Stocks have been struggling lately, with major indexes stuck in a tight trading range. Both the Dow Jones Industrial Average DJIA, -0.02%  and the S&P 500 SPX, -0.08%  are in their longest stretch in correction territory since the financial crisis, and Wall Street has been bereft of market leaders, something Morgan Stanley suggested represented a transition into an environment where late-cycle sectors like energy could be favored. Indeed, energy stocks have seen massive gains of late, up more than 11% thus far this quarter, by far the biggest outperformers among the 11 S&P 500 sectors.

Not all analysts are bearish. Goldman Sachs on Monday wrote that fears about the expansion ending were “exaggerated.” It added that based on a model of recession probability, there was only a 5% likelihood of a recession starting in the next four quarters, “19% during the next eight quarters, and 34% during the next 12 quarters.”

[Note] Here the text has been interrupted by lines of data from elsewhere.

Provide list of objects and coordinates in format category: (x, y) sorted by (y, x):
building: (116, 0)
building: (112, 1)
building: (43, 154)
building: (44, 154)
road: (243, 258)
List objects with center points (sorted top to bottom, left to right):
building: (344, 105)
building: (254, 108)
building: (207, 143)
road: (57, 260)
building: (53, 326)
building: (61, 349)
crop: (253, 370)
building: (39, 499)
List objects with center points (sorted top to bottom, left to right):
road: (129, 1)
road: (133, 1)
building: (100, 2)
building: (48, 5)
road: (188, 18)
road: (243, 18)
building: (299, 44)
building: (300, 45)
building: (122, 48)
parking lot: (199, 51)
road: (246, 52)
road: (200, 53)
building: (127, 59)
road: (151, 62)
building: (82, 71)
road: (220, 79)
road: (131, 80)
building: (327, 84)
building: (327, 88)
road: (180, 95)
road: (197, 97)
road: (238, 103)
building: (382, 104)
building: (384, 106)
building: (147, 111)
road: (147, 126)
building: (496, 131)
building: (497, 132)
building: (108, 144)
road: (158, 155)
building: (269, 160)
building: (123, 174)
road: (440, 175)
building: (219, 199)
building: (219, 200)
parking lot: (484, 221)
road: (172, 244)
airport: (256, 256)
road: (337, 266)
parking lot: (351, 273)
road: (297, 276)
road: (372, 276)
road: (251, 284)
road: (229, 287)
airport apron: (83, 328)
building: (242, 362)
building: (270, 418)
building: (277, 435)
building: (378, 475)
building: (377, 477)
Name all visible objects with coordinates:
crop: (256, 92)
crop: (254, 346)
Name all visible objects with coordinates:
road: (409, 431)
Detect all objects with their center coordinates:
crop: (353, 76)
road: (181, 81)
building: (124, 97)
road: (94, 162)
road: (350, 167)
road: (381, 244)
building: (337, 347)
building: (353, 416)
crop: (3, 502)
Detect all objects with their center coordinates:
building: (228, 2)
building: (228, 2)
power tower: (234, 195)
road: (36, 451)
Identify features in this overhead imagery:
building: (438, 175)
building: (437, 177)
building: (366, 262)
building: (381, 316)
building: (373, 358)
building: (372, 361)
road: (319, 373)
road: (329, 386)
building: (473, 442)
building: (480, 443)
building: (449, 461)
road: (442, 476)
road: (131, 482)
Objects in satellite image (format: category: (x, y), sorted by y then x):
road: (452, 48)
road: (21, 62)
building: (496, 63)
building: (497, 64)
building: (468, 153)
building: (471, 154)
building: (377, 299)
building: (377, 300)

“Looking ahead, our US economics team forecasts the current nine-year-and-counting expansion will continue for several more years,” it wrote in a note to clients. “An economic contraction in the near term seems remote. The consumer accounts for 69% of US GDP and confidence stands near its 20-year high. Business spending is also robust. S&P 500 [capital expenditures] is tracking at +24%” growth in the first quarter.

This more optimistic outlook was echoed by New York Fed President William Dudley last week. On Friday, Dudley said he would be surprised if the expansion ended within the next two years.